La Russie a adopté ses premières lois pour réglementer les crypto-monnaies en juillet 2020, qui désignent pour la première fois les crypto-monnaies comme biens imposables.

La loi, entrée en vigueur en janvier de cette année, interdit également aux fonctionnaires russes de posséder des actifs cryptographiques.

Le président russe Vladimir Poutine a associé à plusieurs reprises les crypto-monnaies aux activités criminelles, appelant à une plus grande attention aux transactions cryptographiques transfrontalières en particulier.

En juillet, le procureur général a annoncé un nouveau projet de loi qui permettrait à la police de confisquer les cryptomonnaies considérées comme obtenues illégalement, en invoquant leur utilisation à des fins de corruption.
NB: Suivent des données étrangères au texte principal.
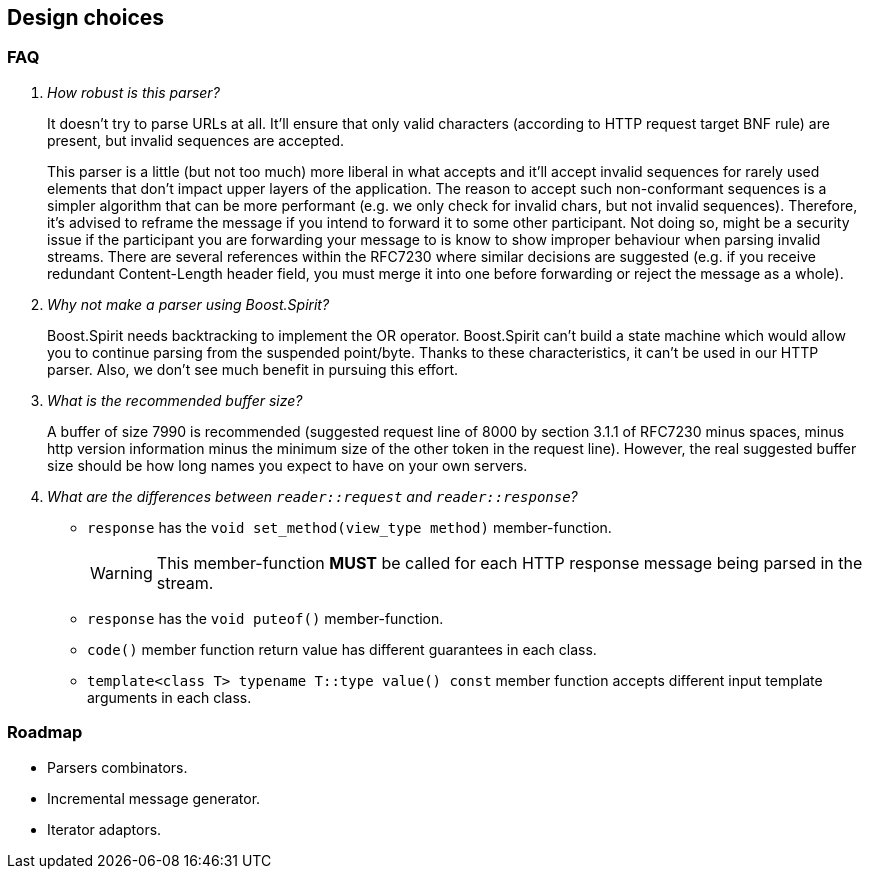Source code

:[[design_choices]]
== Design choices

=== FAQ

[qanda]
How robust is this parser?::

  It doesn't try to parse URLs at all. It'll ensure that only valid characters
  (according to HTTP request target BNF rule) are present, but invalid sequences
  are accepted.
+
This parser is a little (but not too much) more liberal in what accepts and
it'll accept invalid sequences for rarely used elements that don't impact upper
layers of the application. The reason to accept such non-conformant sequences is
a simpler algorithm that can be more performant (e.g. we only check for invalid
chars, but not invalid sequences). Therefore, it's advised to reframe the
message if you intend to forward it to some other participant. Not doing so,
might be a security issue if the participant you are forwarding your message to
is know to show improper behaviour when parsing invalid streams. There are
several references within the RFC7230 where similar decisions are suggested
(e.g. if you receive redundant Content-Length header field, you must merge it
into one before forwarding or reject the message as a whole).

Why not make a parser using Boost.Spirit?::

  Boost.Spirit needs backtracking to implement the OR operator. Boost.Spirit
  can't build a state machine which would allow you to continue parsing from the
  suspended point/byte. Thanks to these characteristics, it can't be used in our
  HTTP parser. Also, we don't see much benefit in pursuing this effort.

What is the recommended buffer size?::

  A buffer of size 7990 is recommended (suggested request line of 8000 by
  section 3.1.1 of RFC7230 minus spaces, minus http version information minus
  the minimum size of the other token in the request line). However, the real
  suggested buffer size should be how long names you expect to have on your own
  servers.

What are the differences between `reader::request` and `reader::response`?::

+
[[request_response_diff]]
--
* `response` has the `void set_method(view_type method)` member-function.
+
WARNING: This member-function *MUST* be called for each HTTP response message
being parsed in the stream.
* `response` has the `void puteof()` member-function.
* `code()` member function return value has different guarantees in each class.
* `template<class T> typename T::type value() const` member function accepts
  different input template arguments in each class.
--

=== Roadmap

* Parsers combinators.
* Incremental message generator.
* Iterator adaptors.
Cependant, en tant que troisième plus grand centre minier au monde selon les données de l'Université de Cambridge, il est à craindre que la Russie puisse désormais adopter la cryptographie et exploiter ses ressources naturelles pour exploiter l'exploitation minière de la crypto plutôt que de la dénigrer.

Turquie

De nombreuses personnes en Turquie se sont tournées vers la crypto-monnaie alors que la valeur de la livre turque chutait. Avec des niveaux d’utilisation parmi les plus élevés au monde, l’arrivée des réglementations a été rapide cette année alors que l’inflation a culminé en avril.

Le 16 avril 2021, la Banque centrale de la République de Turquie a publié un règlement interdisant l’utilisation de crypto-monnaies, dont le Bitcoin, directement ou indirectement, pour payer des biens et des services. Le lendemain, le président turc Recep Tayyip Erdoğan est allé plus loin et a publié un décret qui

Viêt Nam

La Banque d'État du Vietnam a déclaré que l'émission, la fourniture et l'utilisation de Bitcoin et d'autres cryptomonnaies sont illégales comme moyen de paiement et sont passibles d'amendes allant de 150 millions de VND (5 600 €) à 200 millions de VND (7 445 €). ).

Cependant, le gouvernement n’interdit pas le commerce des Bitcoins ni leur détention en tant qu’actifs.